Ski alpin : Manuel Feller, reggae man, pêcheur et skieur, dans cet ordre
Une épaisse tignasse blonde, un regard halluciné qui surmonte sa grosse moustache et un sourire franc illuminé par les dents du bonheur. Manuel Feller a une "tronche" et, malgré un physique pas vraiment taillé à la serpe, il ne faut pas se fier aux apparences.
Les planches aux pieds, l'Autrichien âgé de 30 ans fonce comme un dingue, façon "ça passe ou ça casse". Nouvelle illustration dimanche à Kitzbühel : meilleur temps de la première manche du slalom, il a enfourché sur le second tracé, étouffé par la pression d'une course disputée à quelques kilomètres de chez lui.
Géantiste et slalomeur de talent, l'enfant de Fieberbrunn (Tyrol) compte 18 podiums dont deux victoires en Coupe du monde, une médaille d'argent mondiale en 2017, et un statut de n°2 du circuit en slalom l'an passé, malgré une carrière hachée par les problèmes de dos, qui lui ont valu le retrait de plusieurs disques intervertébraux.
Le reggae, son "amour"
Feller ne se résume pas qu'à des chiffres, lui dont les déclarations sans filtre défraient régulièrement la chronique en Autriche, où les skieurs sont rois, mais également sous pression au quotidien.
"J'ai un esprit libre. C'est un gros problème, quand je montre des petites choses de ma vie perso sur les réseaux sociaux, hors du ski, je reçois une tonne de critiques. Les gens pensent que je me fiche du ski. Mais je suis déjà concentré dessus six jours par semaine. Donc quand j'ai du temps libre ou une journée de repos, fichez-moi la paix avec le ski !", résume-t-il à l'AFP.
Pour débrancher et ne pas "devenir fou", Feller se dandine au rythme du reggae. L'été, il écume les festivals en Allemagne et en Autriche et traverse parfois l'Atlantique. "Je suis déjà allé cinq fois en Jamaïque, où je me suis fait beaucoup d'amis, avant le Covid. Je vais à Kingston à des concerts de locaux, c'est incroyable à vivre. Le reggae, c'est mon grand amour", résume-t-il.

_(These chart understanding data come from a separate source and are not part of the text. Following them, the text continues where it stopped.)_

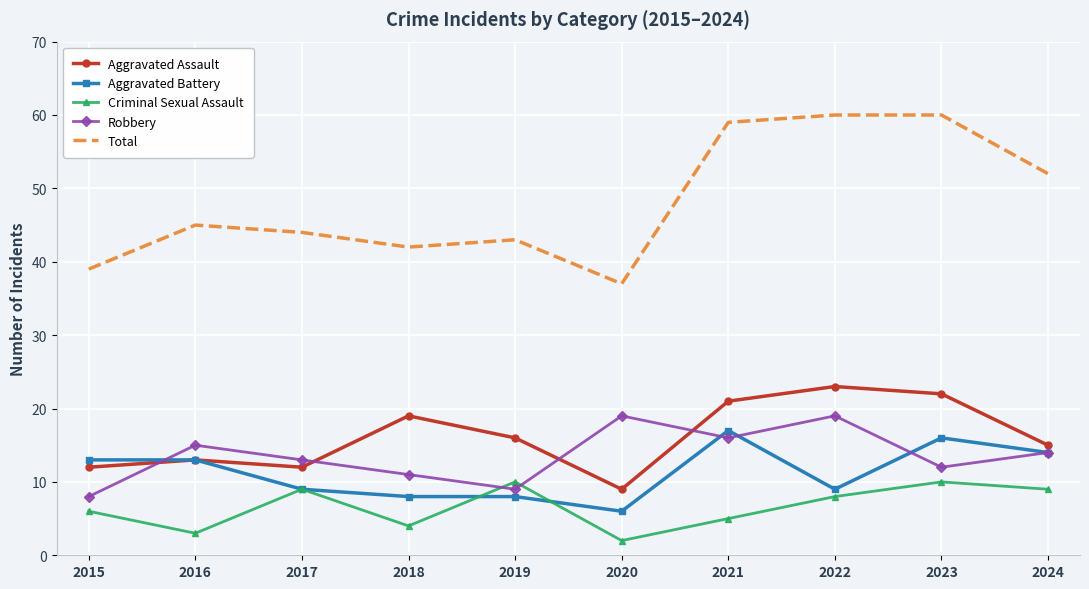

List the series in order of their peak value, lowest first.

Criminal Sexual Assault, Aggravated Battery, Robbery, Aggravated Assault, Total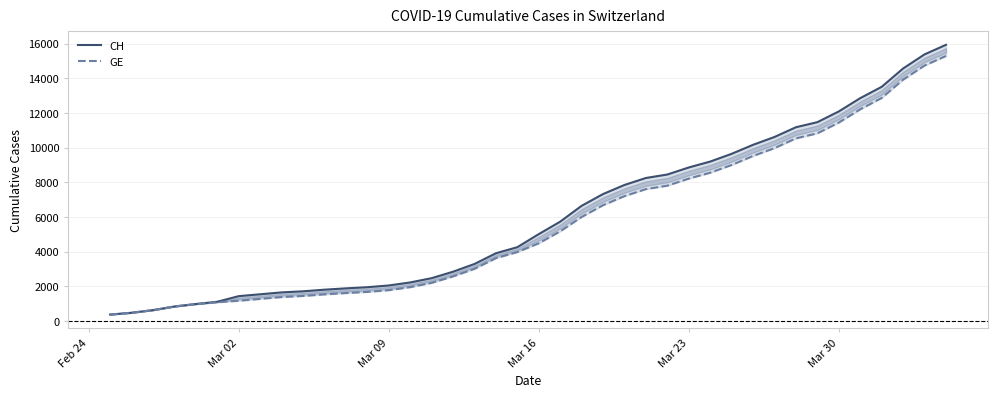

Rank the series by their maximum value, from lowest to highest.

GE, CH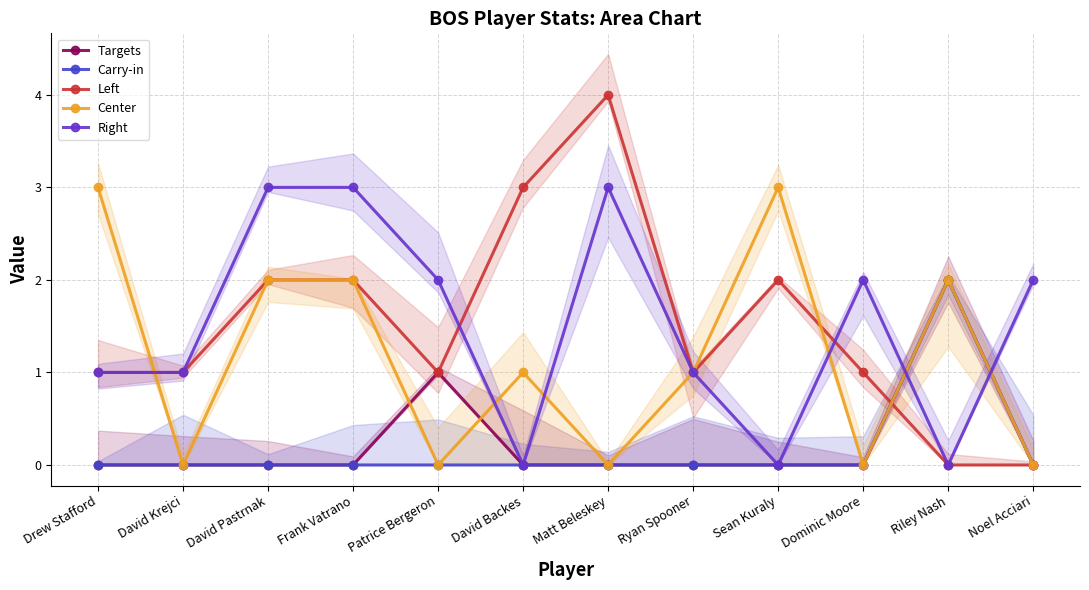

True or false: Carry-in and Targets cross at least once.

False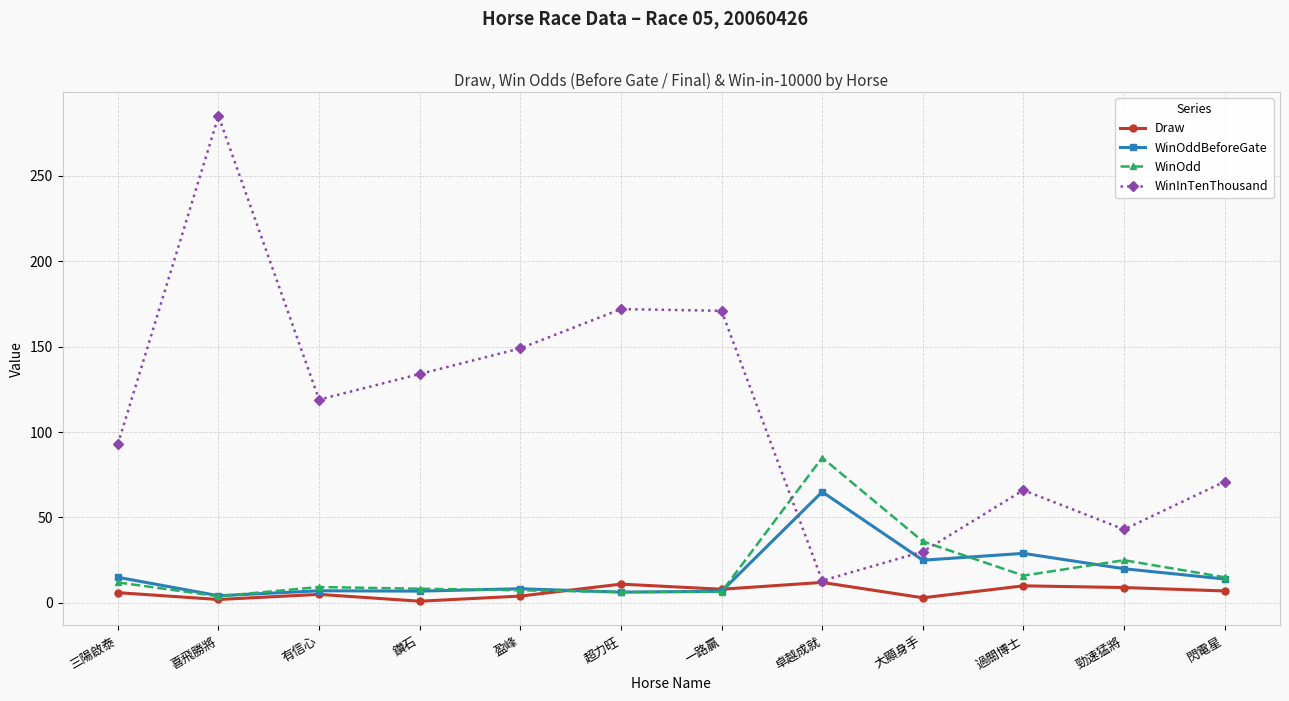

Does the chart have visible grid lines?

Yes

"J'ai grandi dans un village de 5.000 habitants, et je ne sais pas pourquoi on avait une dizaine de 'sound system', c'était énorme. Vers 15 ans, la 'vibe' reggae m'a pris. Je ne comprenais rien aux paroles au départ, en patois anglo-jamaïcain, je me laissais juste porter par le flow."
"Puis j'ai commencé à comprendre ce qu'ils chantaient, et ça a eu un impact sur ma personnalité, la façon dont je veux vivre ma vie, me comporter avec les autres. Par contre, je ne peux pas me qualifier de rasta, ce serait irrespectueux", assène-t-il, soudain sérieux. "Ce n'est pas une histoire de dreads. Être rastafari c'est être vegan, prier, ne pas toucher à l'alcool ou aux cigarettes, c'est une culture stricte. Je suis à fond dans la musique oui, mais ce sont deux choses séparées."
Pêche dans le Jura
Ce père de deux enfants fait partie des favoris du slalom et du géant nocturne de Schladming mardi et mercredi, la station où l'ambiance folle colle parfaitement à son personnage au ski électrisant. Mais une fois repu de la fureur du public, "Mani", gros poisson dans la petite mare du ski mondial, aspire au calme d'une bonne partie de pêche.
"Vous avez de super lacs en France. J'ai déjà fait un trip avec ma copine en van à travers l'Europe, la nuit j'allais parfois pêcher, et j'avais attrapé une carpe de 12 kg à Vouglans (Jura). J'ai hâte d'être à la retraite, je partirai en France pendant deux mois pour pêcher !"
S'il cuisine volontiers la truite, son "poisson préféré", l'Autrichien relâche toujours les carpes. "Ça m'est impossible de les tuer", confesse-t-il. Au lac du Praz de Courchevel, à quelques mètres de l'aire d'arrivée des Mondiaux dans deux semaines, il est interdit de taquiner le vairon l'hiver. Feller devra se contenter de la pêche aux médailles.